Now I would just need to write a loop to visit each of these urls, extract the information I'm interested in, and put the result in a dataframe. As a courtesy, you probably should also try to limit the frequency of your requests. A simple way to do this is to put a `time.sleep()` function inside your loop, which will cause it to pause for a number of seconds after each iteration.

In the interest of speeding things along, I'm just going to grab the first 5 urls here, but ideally we would want to capture everything and then store it somewhere


In [None]:
import time
for i in range(5):
    # visit url i
    req = get(articles['url'][i])
    # extract the html
    article= BeautifulSoup(req.content)
    # get the headline and place it in row i
    articles.loc[i, "headline"] = ' '.join([str(i.get_text()) for i in article.select("h1.Page-headline")])
    # get the text and place it in row i 
    articles.loc[i, "article_text"] = ' '.join([str(i.get_text()) for i in article.select(".Page-storyBody p")])
    # pause for one second after each iteration of the loop:
    time.sleep(1)


Once this runs, I should have article text and headlines in my data frame. Which I can now use for further analysis. (Note: I would probably also want to write some code to get the publication date and maybe the author name here as well)

In [7]:
articles.head()

Unnamed: 0,url,headline,article_text
0,https://apnews.com/article/2024-china-open-med...,An AP photographer focuses his camera on peopl...,BEIJING (AP) — Over the past two and a half de...
1,https://apnews.com/article/2024-catalonia-cast...,An AP photographer gets the light just right f...,"TARRAGONA, Spain (AP) — Associated Press photo..."
2,https://apnews.com/article/2024-czech-republic...,"In one portrait, an AP photographer tells the ...","STONAVA, Czech Republic (AP) — AP photographer..."
3,https://apnews.com/article/2024-cuba-power-out...,"In storm and blackout, an AP photographer find...","HAVANA, Cuba (AP) — Ramon Espinosa started wor..."
4,https://apnews.com/article/greece-migration-eu...,4 people die in a migrant boat accident off a ...,"ATHENS, Greece (AP) — Four people, including t..."

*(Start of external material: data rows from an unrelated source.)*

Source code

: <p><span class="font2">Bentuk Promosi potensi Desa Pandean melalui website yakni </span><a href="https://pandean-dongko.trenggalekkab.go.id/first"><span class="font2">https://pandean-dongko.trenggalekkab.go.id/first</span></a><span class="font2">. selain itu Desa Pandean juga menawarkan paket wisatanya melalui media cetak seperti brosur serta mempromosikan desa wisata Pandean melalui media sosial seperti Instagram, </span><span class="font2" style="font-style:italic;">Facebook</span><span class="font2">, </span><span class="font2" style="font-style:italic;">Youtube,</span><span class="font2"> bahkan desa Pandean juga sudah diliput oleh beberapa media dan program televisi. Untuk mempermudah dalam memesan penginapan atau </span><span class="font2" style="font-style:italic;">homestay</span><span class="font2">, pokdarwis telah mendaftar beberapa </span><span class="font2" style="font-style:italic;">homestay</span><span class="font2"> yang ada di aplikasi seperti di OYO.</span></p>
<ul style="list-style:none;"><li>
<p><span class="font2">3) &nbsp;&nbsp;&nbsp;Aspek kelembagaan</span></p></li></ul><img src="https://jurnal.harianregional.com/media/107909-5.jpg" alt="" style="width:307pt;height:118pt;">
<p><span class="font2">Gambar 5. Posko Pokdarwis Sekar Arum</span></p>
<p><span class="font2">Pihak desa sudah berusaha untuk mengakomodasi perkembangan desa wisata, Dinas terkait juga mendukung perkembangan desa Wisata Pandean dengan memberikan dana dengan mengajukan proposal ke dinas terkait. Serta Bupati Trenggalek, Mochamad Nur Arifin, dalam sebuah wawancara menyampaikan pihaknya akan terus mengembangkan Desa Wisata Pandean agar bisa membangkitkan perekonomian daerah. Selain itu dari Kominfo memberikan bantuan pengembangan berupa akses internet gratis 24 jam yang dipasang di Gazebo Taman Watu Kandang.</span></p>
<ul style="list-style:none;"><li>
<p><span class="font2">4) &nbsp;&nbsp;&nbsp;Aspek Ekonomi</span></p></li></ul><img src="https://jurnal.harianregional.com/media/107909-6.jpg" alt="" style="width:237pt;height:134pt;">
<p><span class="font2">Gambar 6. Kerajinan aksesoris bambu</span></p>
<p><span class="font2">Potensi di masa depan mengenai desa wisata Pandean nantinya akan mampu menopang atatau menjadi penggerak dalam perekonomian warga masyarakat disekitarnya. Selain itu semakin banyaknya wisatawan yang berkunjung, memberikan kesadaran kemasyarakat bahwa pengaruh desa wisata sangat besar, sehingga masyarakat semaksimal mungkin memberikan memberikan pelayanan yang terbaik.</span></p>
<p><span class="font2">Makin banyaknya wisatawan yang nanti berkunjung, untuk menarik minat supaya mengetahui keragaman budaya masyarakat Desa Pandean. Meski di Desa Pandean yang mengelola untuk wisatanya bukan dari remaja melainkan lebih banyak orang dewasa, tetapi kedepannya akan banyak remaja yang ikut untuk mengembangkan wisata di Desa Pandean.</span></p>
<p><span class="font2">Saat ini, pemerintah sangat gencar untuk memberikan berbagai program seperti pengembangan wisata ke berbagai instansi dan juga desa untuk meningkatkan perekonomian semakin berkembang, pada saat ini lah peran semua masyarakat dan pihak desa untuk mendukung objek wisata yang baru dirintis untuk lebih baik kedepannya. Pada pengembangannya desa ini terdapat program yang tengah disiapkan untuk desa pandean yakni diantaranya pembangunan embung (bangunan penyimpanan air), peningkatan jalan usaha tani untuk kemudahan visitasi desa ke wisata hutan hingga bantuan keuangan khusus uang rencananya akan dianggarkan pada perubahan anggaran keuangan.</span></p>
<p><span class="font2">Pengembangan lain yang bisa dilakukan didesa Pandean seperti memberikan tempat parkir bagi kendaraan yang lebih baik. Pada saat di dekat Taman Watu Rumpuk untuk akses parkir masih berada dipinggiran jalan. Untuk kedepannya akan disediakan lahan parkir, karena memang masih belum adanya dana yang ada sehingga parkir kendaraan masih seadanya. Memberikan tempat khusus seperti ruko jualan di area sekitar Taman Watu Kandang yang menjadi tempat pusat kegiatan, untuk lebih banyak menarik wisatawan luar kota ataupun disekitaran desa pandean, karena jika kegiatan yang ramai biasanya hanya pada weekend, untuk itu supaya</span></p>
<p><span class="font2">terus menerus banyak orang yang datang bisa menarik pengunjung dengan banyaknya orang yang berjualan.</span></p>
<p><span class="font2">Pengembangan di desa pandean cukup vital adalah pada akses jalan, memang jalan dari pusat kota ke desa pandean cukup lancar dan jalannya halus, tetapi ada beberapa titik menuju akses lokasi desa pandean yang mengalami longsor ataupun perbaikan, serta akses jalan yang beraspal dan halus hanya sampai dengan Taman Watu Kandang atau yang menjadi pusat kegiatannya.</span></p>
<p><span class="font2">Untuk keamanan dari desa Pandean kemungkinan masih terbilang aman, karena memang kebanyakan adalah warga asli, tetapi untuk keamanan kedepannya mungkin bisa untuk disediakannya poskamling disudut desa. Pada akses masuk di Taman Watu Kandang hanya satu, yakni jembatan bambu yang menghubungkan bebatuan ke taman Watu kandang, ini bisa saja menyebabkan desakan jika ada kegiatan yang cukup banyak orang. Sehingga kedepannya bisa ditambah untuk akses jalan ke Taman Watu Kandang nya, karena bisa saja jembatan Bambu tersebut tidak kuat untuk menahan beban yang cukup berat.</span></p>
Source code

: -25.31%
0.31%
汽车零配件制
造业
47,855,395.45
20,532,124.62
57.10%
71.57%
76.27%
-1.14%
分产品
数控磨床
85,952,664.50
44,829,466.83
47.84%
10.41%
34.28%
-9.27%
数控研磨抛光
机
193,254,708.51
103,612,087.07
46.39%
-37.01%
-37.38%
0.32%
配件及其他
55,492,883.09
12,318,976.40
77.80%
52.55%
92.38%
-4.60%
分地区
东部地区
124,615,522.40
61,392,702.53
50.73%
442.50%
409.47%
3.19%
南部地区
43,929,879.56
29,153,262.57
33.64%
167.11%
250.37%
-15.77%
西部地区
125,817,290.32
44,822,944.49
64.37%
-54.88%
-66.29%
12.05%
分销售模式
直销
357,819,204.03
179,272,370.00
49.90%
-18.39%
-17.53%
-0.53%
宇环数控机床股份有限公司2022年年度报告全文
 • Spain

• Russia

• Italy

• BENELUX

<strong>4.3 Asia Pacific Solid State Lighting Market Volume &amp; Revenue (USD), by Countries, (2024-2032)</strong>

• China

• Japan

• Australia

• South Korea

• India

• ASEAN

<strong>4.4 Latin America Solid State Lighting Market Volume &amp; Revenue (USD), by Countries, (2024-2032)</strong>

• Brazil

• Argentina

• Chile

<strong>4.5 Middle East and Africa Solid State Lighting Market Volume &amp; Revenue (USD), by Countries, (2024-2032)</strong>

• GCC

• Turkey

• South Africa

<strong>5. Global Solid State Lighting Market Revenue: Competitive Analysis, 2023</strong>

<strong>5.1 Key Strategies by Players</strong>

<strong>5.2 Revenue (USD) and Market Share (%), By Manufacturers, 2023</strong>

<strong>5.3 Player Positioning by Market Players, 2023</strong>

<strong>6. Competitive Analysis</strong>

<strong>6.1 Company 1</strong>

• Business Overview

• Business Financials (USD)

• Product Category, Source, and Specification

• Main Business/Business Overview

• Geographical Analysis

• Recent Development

## Sites that are difficult to scrape

In general, you won't be able to scrape sites that require you to login. You also might find its difficult (although not impossible) to scrape sites that have a lot of interactivity or animations. Often we'll get around these problems by using a package like [Selenium](https://selenium-python.readthedocs.io/) to automate a web browser, but this is a more complicated undertaking compared to just sending `get` requests.